江昱、绿衣、张若若等人都在这里,他们围在延虚道长身边,将延虚道长挡得严严实实。
江昱火冒三丈地撸起袖子想要动手,绿衣挡在他面前,劝道:“江兄,你不要冲动啊,他死活不开口,你就算打死他也没用!”
江昱一脚踢在桌腿上,生气地说道:“审讯他好几个时辰了,各种手段用了个遍,一个字都不说,皮真硬!”
张若若扯了扯他的袖子,“岁欢来了,你冷静一点。”
他扭头看到江岁欢以后,瞬间恢复了谦谦有礼的模样,声音也小了下来,“岁欢,你忙完了?”
江岁欢累得不想多言,只是“嗯”了一声。
她衣裳上有大片刺眼的血迹,而且因为长时间的精神紧绷,她的眼眶红红的,里面布满了红血丝,这么久连口水都来不及喝,嘴唇干得开裂。
顾锦皱了皱眉,心疼地倒了杯茶递给她,问道:“你从白天一直忙到现在?没有休息吗?”
“没时间休息,伤者太多了。”江岁欢喝了口茶,道:“还好我的努力没有白费,已经将他们都救活了,接下来好好养伤即可。”

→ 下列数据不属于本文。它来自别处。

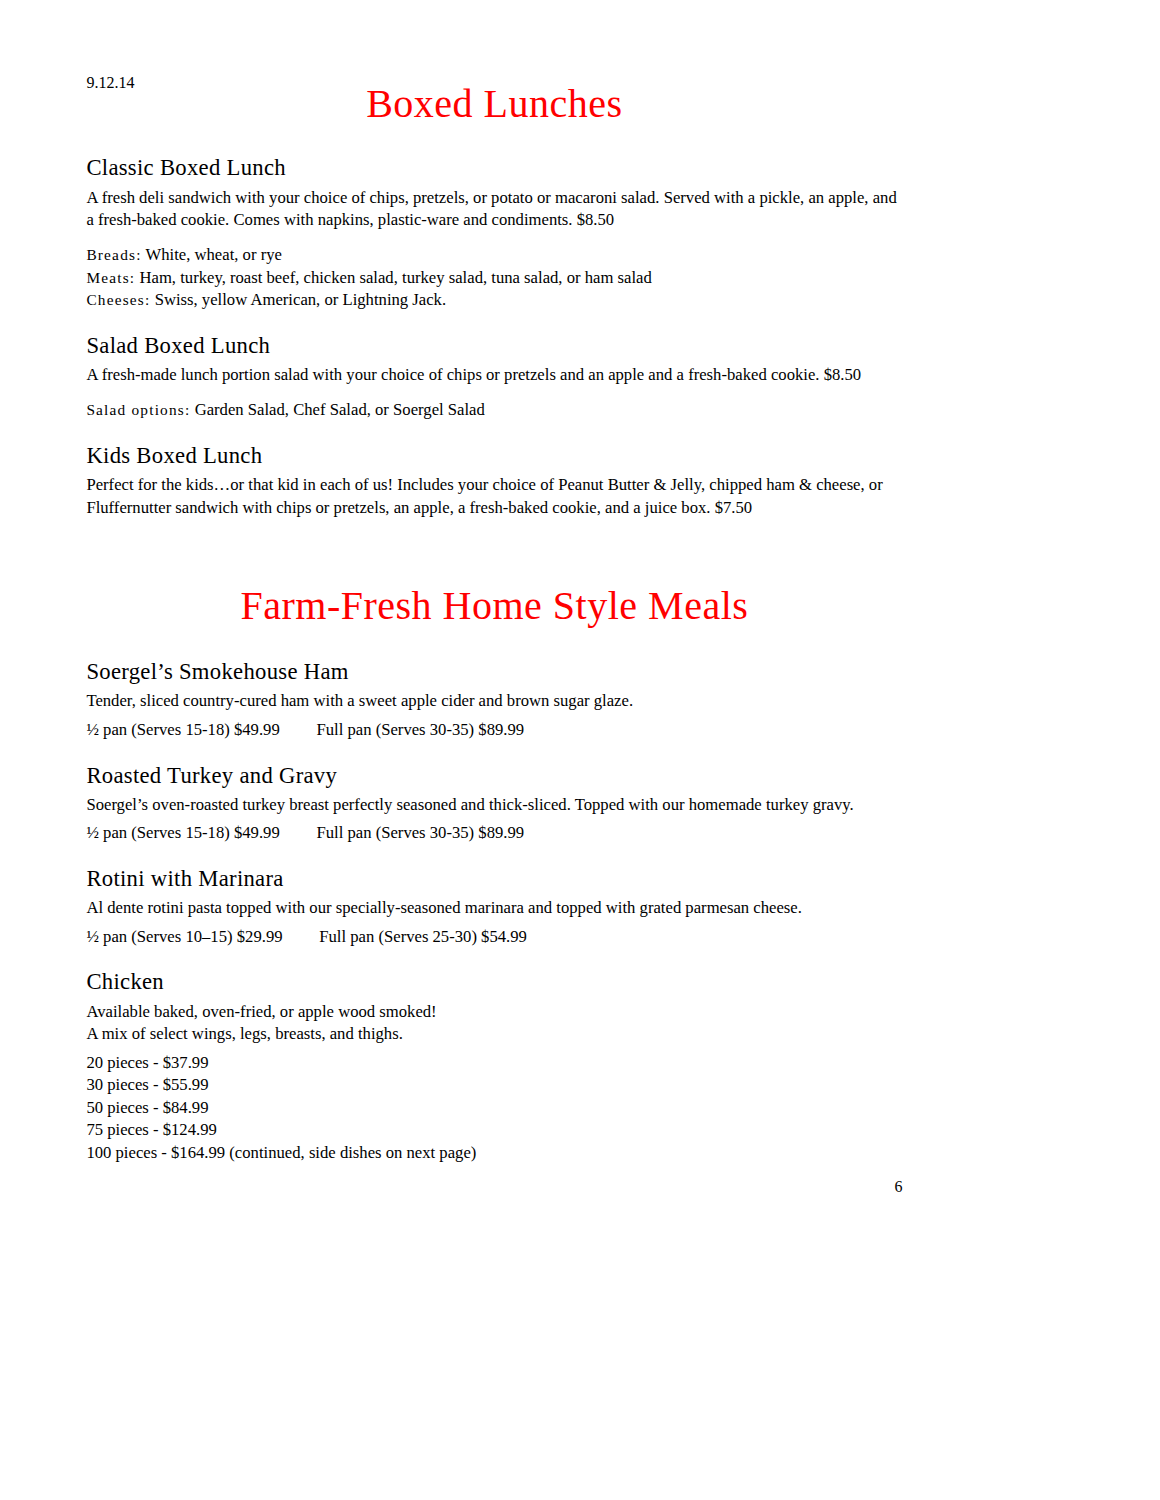9.12.14
Boxed Lunches
Classic Boxed Lunch
A fresh deli sandwich with your choice of chips, pretzels, or potato or macaroni salad. Served with a pickle, an apple, and a fresh-baked cookie. Comes with napkins, plastic-ware and condiments. $8.50
Breads: White, wheat, or rye
Meats: Ham, turkey, roast beef, chicken salad, turkey salad, tuna salad, or ham salad
Cheeses: Swiss, yellow American, or Lightning Jack.
Salad Boxed Lunch
A fresh-made lunch portion salad with your choice of chips or pretzels and an apple and a fresh-baked cookie. $8.50
Salad options: Garden Salad, Chef Salad, or Soergel Salad
Kids Boxed Lunch
Perfect for the kids…or that kid in each of us! Includes your choice of Peanut Butter & Jelly, chipped ham & cheese, or Fluffernutter sandwich with chips or pretzels, an apple, a fresh-baked cookie, and a juice box. $7.50
Farm-Fresh Home Style Meals
Soergel’s Smokehouse Ham
Tender, sliced country-cured ham with a sweet apple cider and brown sugar glaze.
½ pan (Serves 15-18) $49.99 Full pan (Serves 30-35) $89.99
Roasted Turkey and Gravy
Soergel’s oven-roasted turkey breast perfectly seasoned and thick-sliced. Topped with our homemade turkey gravy.
½ pan (Serves 15-18) $49.99 Full pan (Serves 30-35) $89.99
Rotini with Marinara
Al dente rotini pasta topped with our specially-seasoned marinara and topped with grated parmesan cheese.
½ pan (Serves 10–15) $29.99 Full pan (Serves 25-30) $54.99
Chicken
Available baked, oven-fried, or apple wood smoked!
A mix of select wings, legs, breasts, and thighs.
20 pieces - $37.99
30 pieces - $55.99
50 pieces - $84.99
75 pieces - $124.99
100 pieces - $164.99 (continued, side dishes on next page)
6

顾锦道:“我去让莹桃烧盆热水,你等会儿泡个热水澡,再去好好睡一觉。”
“不急,我想先看一看延虚道长。”江岁欢摇了摇头。
“好。”顾锦抿了抿唇,不知为何,他总是无法拒绝江岁欢的任何一个要求。
人群腾出了一个空位,江岁欢走了过去。
只见延虚道长跪在人群中间,浑身是血,他垂着脑袋一动不动,似乎晕了过去。
他的手脚都被麻绳绑住了,用的是绞刑结,这种绳结越挣扎就会勒得越紧,麻绳深深地陷入了他的皮肉里,可见他刚才剧烈地挣扎过。
不仅如此,他的脖子上也套了一圈绳子,绳子的另一头穿过房梁,被一个身强力壮的暗卫牢牢握在手里。
这是一种很残忍的刑罚,只要暗卫用力往后拽,套在延虚道长脖子上的绳子就会收紧,将他整个人都提起来,悬在半空中。
绳子是缎面和棉花制成的,勒不断他的脖子,但会让他瞬间陷入窒息,拼命挣扎也无济于事,直到他陷入濒死,暗卫才会松开手,让他重新掉在地上。
这种刑罚只会用在重刑犯身上,不管嘴再怎么硬的罪犯,如此反复几次也会受不了,一股脑儿地把该招的全部招出来。
曾经有个人硬生生地撑了七次,打破了以往的所有记录,撑到最后,他七窍流血,身上沾满了自己的排泄物。
而延虚道长只是脖子磨红了一圈,看起来不算很严重,江岁欢随口问道:“他撑了几次?”
江昱又气又无奈,说道:“十七次。”
江岁欢瞳孔一震,不可置信地说道:“可他看起来还好好的,当真撑了十七次?”
“是啊,千真万确。”江昱看到延虚道长就觉得心烦,说道:“要不说他皮硬呢,寻常人要是这么来上十七次,早就歇菜了。”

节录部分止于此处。